The track "I Am the Night, Colour Me Black" combines the heavy, bluesy drive of Zeppelin with a searing, ledge-walking lead. It's got the bottom-end ballast of Deep Purple, the rock swagger of AC/DC, and the churning power of Motörhead.
"We focus on melody and having really crafted songs and choruses," says Priestess frontman Mikey Heppner. "Typically, metal isn't about catchy melodies and choruses. It's about heft and riffs, which is awesome, but we wanted both."
The band received help forging its sound from producer Gus Van Go, manager of Heppner's former bandmates in the Stills. For Hello Master, Van Go envisioned mimicking the crisp, pristine production style of classic metal albums. He wanted to make it "clean and clear," and "very Hi-Fi."
"We liked the idea and -- at the time -- thought it was a good one, " Heppner says. "We justified it as that we'd be a band of two beasts, how the record sounds and how we sound live."
What ties them together is Heppner's songwriting. While he leaves plenty of room for six-string aerial maneuvers, they're yoked to solid hooks and head-bobbing choruses. Although the prog-inflected "Lay Down" and the ambling sound of the Jane's Addiction-like "Performance" are massive, Heppner actually writes on acoustic guitar.
"If you're satisfied with what you have on acoustic guitar and it's something you could play to people in your living room, then you're starting with something strong," he says. "If you add to it and build on it, with giant drum beats and guitar riffs and shit, it can be huge."
Priestess takes the sound in a number of directions, from the Thin Lizzy-meets-Black Crowes blues-rawk of "Time Will Cut You Down" to "Everything That You Are," which sounds like a stoner-metal take on T Rex. A testament to the band's genre-crossing appeal is the diversity of its tourmates: Dinosaur Jr., Motörhead, and GWAR.
On tour with the Sword and Early Man late last year, Priestess was outmatched in the arena of sheer chest-pounding intensity. But the band made up for it with far more memorable songs than its stoner-metal mates presented.
Still, the band members wanted to recover some of the album's production-spawned beef. They found their additional chunkiness when a local entrepreneur offered them his homemade amps.
"They were pretty Sabbath-sounding, so we sent them back to him and asked could he tweak them with a lot more bottom-mid. We handed him our CD, like, 'Try to emulate this,' and he nailed it," Heppner says.
Recently, Heppner had a chance to have an impromptu jam with Mastodon guitarist Brent Hinds.
"They were out partying with us," Heppner says. "I was out in the crowd with my guitar, and he just kind of grabbed me from behind and started playing it while it was on me. It was pretty awesome."
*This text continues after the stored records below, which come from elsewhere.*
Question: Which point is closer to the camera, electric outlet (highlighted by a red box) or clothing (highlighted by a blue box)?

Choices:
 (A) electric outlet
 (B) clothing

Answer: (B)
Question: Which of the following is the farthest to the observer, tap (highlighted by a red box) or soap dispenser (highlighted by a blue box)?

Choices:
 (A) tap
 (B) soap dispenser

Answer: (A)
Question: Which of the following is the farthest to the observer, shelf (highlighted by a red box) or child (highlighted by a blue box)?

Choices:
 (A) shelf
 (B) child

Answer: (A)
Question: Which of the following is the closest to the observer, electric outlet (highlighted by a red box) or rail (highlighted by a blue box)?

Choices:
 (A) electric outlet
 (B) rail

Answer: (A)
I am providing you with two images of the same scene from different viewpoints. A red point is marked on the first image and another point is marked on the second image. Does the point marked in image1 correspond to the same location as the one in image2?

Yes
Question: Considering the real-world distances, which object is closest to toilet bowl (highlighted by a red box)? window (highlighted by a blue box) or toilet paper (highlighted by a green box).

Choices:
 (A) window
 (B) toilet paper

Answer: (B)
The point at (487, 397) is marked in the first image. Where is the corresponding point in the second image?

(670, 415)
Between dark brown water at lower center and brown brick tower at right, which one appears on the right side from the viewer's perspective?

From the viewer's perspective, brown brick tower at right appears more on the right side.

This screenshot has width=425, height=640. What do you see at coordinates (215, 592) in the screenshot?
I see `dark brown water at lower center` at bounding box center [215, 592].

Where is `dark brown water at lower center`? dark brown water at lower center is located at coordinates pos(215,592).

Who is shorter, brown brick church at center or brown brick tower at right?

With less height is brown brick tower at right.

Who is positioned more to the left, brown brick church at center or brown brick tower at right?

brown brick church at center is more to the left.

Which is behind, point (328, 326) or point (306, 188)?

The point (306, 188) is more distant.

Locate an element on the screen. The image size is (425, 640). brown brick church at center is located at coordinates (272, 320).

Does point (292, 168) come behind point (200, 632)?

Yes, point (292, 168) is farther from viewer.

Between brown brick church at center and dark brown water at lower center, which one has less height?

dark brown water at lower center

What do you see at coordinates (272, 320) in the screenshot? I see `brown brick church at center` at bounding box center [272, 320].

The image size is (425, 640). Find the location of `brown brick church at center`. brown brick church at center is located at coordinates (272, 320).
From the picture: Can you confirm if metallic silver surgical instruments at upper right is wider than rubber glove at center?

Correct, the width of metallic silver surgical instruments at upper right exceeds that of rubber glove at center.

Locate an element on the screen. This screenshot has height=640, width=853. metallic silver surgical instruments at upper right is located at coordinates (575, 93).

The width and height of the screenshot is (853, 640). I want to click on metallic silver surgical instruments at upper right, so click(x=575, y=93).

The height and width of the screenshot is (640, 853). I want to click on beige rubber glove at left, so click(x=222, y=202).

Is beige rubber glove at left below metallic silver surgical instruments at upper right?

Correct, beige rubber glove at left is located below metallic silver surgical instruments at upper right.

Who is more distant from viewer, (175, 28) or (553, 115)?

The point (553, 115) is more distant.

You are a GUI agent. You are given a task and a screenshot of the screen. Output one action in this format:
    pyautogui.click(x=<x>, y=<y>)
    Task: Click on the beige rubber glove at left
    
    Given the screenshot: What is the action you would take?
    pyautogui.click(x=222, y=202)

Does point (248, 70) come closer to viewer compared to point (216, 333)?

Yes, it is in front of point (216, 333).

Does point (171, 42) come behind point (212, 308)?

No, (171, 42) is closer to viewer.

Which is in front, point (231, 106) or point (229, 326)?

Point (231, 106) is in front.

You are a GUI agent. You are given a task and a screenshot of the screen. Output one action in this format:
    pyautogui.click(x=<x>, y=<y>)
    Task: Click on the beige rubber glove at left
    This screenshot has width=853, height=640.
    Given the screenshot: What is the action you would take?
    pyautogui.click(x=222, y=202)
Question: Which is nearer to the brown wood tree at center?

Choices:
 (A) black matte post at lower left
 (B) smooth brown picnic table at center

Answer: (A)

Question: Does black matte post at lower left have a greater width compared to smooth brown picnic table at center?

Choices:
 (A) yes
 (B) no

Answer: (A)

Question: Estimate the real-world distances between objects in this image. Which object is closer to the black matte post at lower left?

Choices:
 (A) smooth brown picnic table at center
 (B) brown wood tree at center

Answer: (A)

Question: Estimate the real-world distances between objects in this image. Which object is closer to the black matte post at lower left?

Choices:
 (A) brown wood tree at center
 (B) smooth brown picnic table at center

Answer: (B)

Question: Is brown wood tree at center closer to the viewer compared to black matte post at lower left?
After more than a year on the road, Heppner's aching to get back to his acoustic six-string. During the breaks between tours, Priestess has worked out a few new songs, tightening them up during recent soundchecks.
"We'll probably have three new songs by the time we get to Cleveland," Heppner says. "We're hoping to make the instrumentation and the parts a little more intricate, while at the same time keeping it catchy."